The core problem is insulin. Most people naturally secrete that substance when they eat something with carbohydrates, such as bread, potatoes and candy bars. Insulin acts like a concierge that escorts the sugar from the bloodstream into the cells, providing the cells with the energy to function. In most people, the body is continually monitoring blood sugar and producing insulin as needed.

In Type 2 diabetes — which makes up 9 out of 10 diabetes cases and is generally associated with older people and weight gain — the cells reject the insulin, causing sugar to build up in the bloodstream even as cells are starved for energy. Type 2 is often treated with pills that tell the cells to let in the insulin. But in Type 2 diabetes, the body also often gradually loses the ability to produce insulin, requiring insulin injections.

In Type 1 — the type the researchers studied — the body has simply stopped producing insulin. This type often manifests in children, though it can sometimes develop in adults as well.

The reason the body stops producing insulin is that it kills off the pancreas’ beta cells, which produce insulin. People with Type 1 diabetes must get their insulin from injections or ingestion, a cumbersome and often imprecise task. Too little insulin and blood sugar levels stay high for extended periods, potentially damaging the body; too much and blood sugar levels crash, possibly causing a person with diabetes to faint or experience an even worse problems, such as a stroke.

DeFronzo’s partner, Bruno Doiron, decided to see whether the body could reliably produce insulin without transplanting new cells.
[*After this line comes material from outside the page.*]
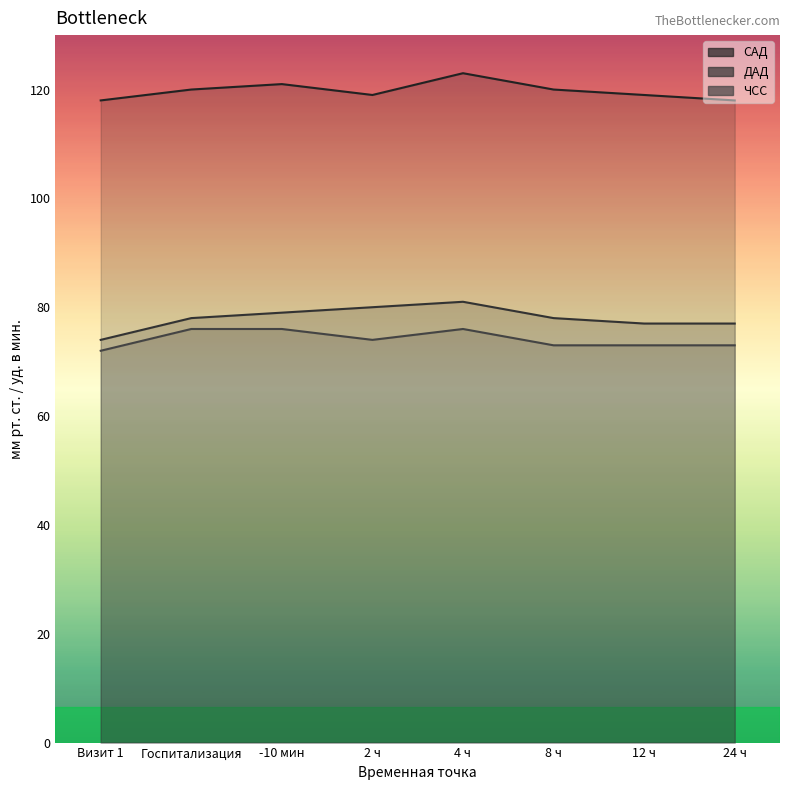

True or false: САД and ДАД cross at least once.

False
He used a “gene transfer” technique on mice, delivered via a virus, that activated insulin production in cells already in the pancreas — for instance, those that produced certain enzymes.
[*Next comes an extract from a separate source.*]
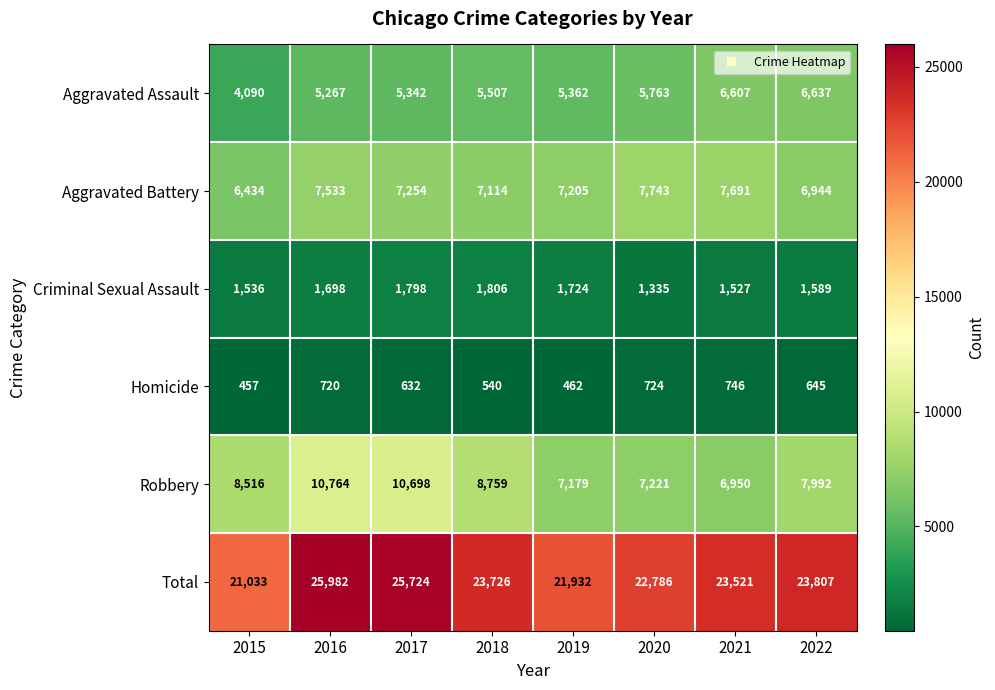

What is the total value across all series at 2017?

51448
“We’re not fundamentally changing the cell,” DeFronzo said. “We’re just giving it one additional task.”

The mice immune systems did not attack the new insulin-producing cells. Most important, according to the findings: The cells produced the right amount of insulin: not so much that they sent a mouse into a blood sugar free fall, not so little that blood sugar levels stayed high. The mice have shown no sign of diabetes for more than a year, according to the findings.

Quite a bit of work remains before testing will start on people. If they can raise enough money — they estimate $5 million to $10 million — they can proceed to testing on larger animals, such as pigs, dogs or primates, a next step that would be planned in conjunction with the U.S. Food and Drug Administration.

They hope to start human trials in three years.

DeFronzo and Doiron said they expect skepticism but said much of it will be driven by how unconventional their work is. Doiron added that, although the technique is unconventional in the context of diabetes, using a virus to deliver a gene transfer is an established technique, having been approved dozens of times by the FDA to treat diseases.

“We can use the cells the body has naturally,” Doiron said. “This will simply wake up the cells to produce insulin.”

Type 1 and Type 2 diabetes

The work of Bruno Doiron and Ralph DeFronzo focuses on Type 1 diabetes, not Type 2.

Both diseases involve a problem with insulin, the substance that healthy bodies produce to take sugar from the bloodstream into the cells and power the body.

Type 2 is far more common. The main issue is that the cells reject insulin, causing sugar to build up in the bloodstream. The common treatment is a pill that makes the cells accept the insulin (and sugar it carries into the cell). But over time, people with Type 2 diabetes often lose the ability to produce insulin.

With Type 1 diabetes, people simply stop producing insulin. Their bodies kill off the cells in the pancreas that produce it.

Those with Type 1 diabetes must inject or ingest insulin. People with Type 2 often grow increasingly dependent on insulin injections, though Type 2 can sometimes be cured or controlled through diet and exercise.